### Brano fornito

Per un network europeo antisionista.

Qui di seguito propongo alcuni paragrafi dell’interessante documento programmatico, tratto dalla mailing list di ISM-Italia, sulla necessità di creare un vero e proprio network antisionista europeo che coordini gli sforzi di solidarietà in favore del popolo palestinese su pochi ma significativi obiettivi, con particolare riferimento alle campagne di boicottaggio, disinvestimento e sanzioni (BDS).

L’intero documento è scaricabile qui.

7. Qualche punto fermo per ISM-Italia

ISM-Italia ritiene che la discriminante antisionista è una conditio sine qua non, alla quale non si può rinunciare per inseguire un attivismo o un iperattivismo senza principi.

Il sionismo è responsabile del politicidio, del sociocidio, del memoricidio e del genocidio dei palestinesi.

Antisionismo significa sostenere che lo Stato di Israele è l’ultima impresa coloniale di insediamento, che non esiste un diritto di esistenza dello Stato di Israele come Stato ebraico e che l’unica soluzione possibile è quella di una decolonizzazione etica.

ISM-Italia ritiene anche, sulla base di quanto sostengono intellettuali palestinesi come Ali Abuminah, Omar Barghouti, Joseph Massad, Saree Makdisi e altri, che i vertici dell’ANP costituiscono una cricca di collaborazionisti.

Allo stesso tempo occorre promuovere un rapporto costruttivo, superando gli stereotipi correnti anche nella sinistra (ex), con i movimenti di resistenza islamici. Per dirla con Ilan Pappé: “Solo due movimenti nell’area resistono contro Israele e gli Stati Uniti. Dolorosamente per le persone di sinistra, come me, non sono della “nostra scuola”, ma noi dobbiamo rispettare la loro volontà e la loro tenacia nel resistere all’occupazione e alla colonizzazione. Questi due movimenti sono Hamas e Hezbollah.”

Infine ISM-Italia ribadisce che le campagne BDS, un’altra discriminante fondamentale, sono contro Israele, e risibili appaiono gli sforzi per limitarle ai prodotti delle colonie negli OPT.

Un impegno particolare nei prossimi mesi, per ISM-Italia, sarà l’attivazione della partecipazione di attivisti italiani, sia in Cisgiordania che a Gaza, con la messa a punto del training necessario.

8. Perché ci occupiamo della Palestina

La motivazione di fondo è quella del dovere, morale e politico, di essere dalla parte dei mondi offesi, dalla parte degli oppressi e non degli oppressori, dalla parte degli assassinati e non degli assassini.

### Compito assegnato
Trascriva il brano fornito da "Qui di seguito" a "e sanzioni (BDS).", sostituendo "mailing list" con "lista di distribuzione".

### Dati mostrati
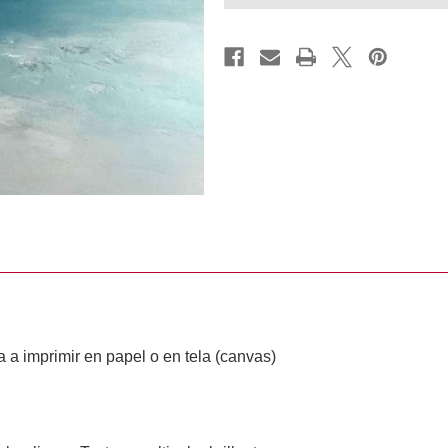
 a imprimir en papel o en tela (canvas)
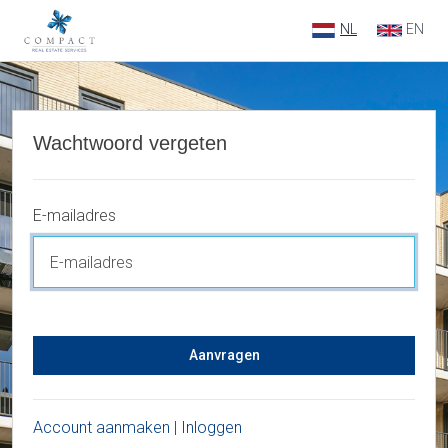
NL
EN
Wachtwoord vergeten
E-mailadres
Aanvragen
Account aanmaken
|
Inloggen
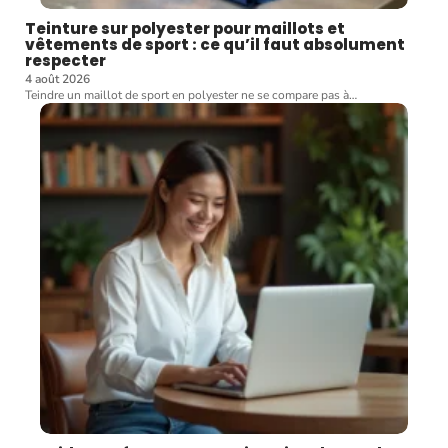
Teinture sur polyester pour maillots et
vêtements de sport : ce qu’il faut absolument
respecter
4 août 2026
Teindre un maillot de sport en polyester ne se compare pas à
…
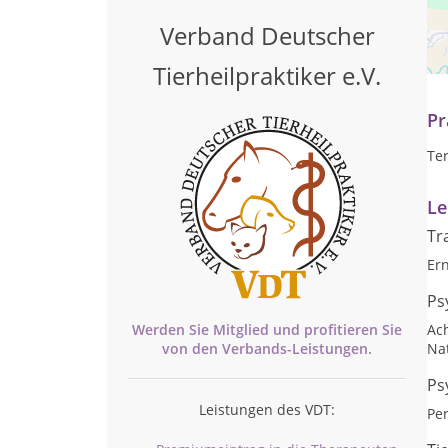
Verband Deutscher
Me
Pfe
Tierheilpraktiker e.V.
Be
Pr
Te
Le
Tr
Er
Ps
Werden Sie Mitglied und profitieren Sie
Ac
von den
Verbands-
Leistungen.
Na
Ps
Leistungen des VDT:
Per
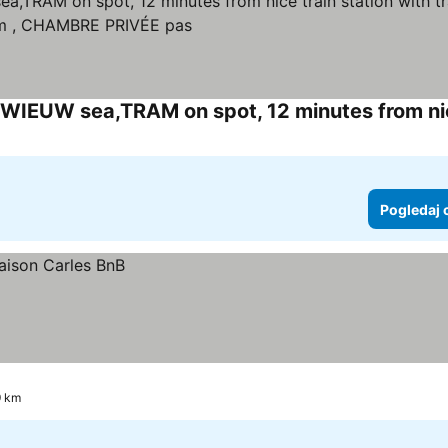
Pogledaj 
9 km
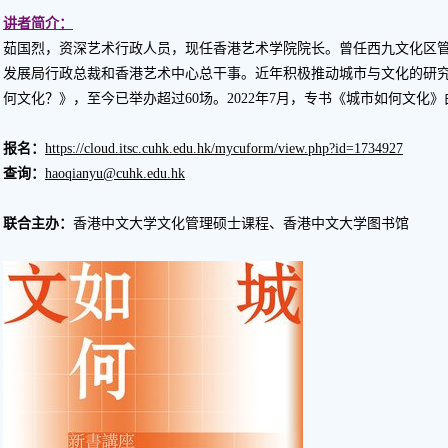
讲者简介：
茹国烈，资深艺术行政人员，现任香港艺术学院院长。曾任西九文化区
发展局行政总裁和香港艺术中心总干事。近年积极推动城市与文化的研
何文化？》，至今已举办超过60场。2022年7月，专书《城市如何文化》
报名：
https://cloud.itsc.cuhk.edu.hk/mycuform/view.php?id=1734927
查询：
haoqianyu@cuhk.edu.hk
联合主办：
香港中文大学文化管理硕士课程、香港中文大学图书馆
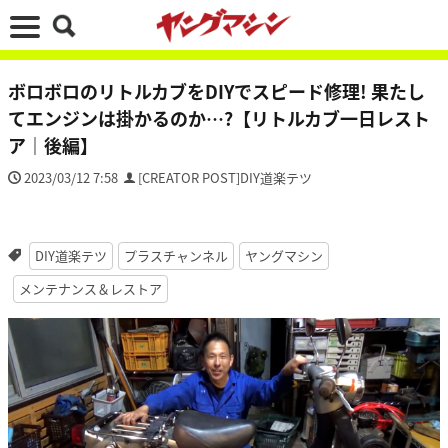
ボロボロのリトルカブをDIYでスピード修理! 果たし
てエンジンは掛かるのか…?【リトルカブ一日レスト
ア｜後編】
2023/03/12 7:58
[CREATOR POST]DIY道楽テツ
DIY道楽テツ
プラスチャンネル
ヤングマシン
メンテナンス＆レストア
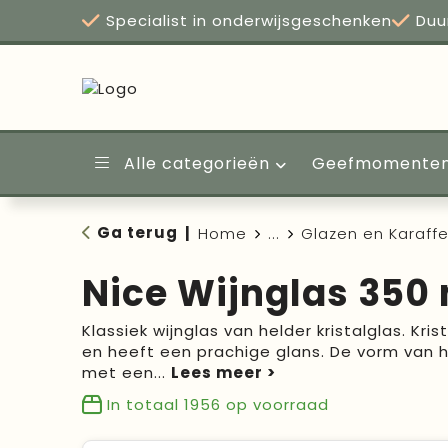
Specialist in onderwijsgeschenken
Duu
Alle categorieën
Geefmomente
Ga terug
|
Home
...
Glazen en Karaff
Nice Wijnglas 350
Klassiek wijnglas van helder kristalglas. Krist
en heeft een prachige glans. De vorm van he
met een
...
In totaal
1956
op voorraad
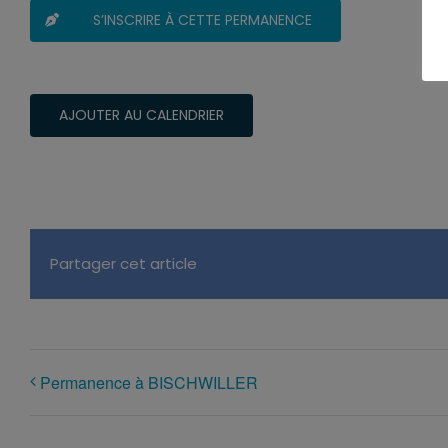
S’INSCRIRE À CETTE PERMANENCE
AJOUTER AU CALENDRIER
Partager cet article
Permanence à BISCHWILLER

### Risultato del compito
Qui di seguito propongo alcuni paragrafi dell’interessante documento programmatico, tratto dalla lista di distribuzione di ISM-Italia, sulla necessità di creare un vero e proprio network antisionista europeo che coordini gli sforzi di solidarietà in favore del popolo palestinese su pochi ma significativi obiettivi, con particolare riferimento alle campagne di boicottaggio, disinvestimento e sanzioni (BDS).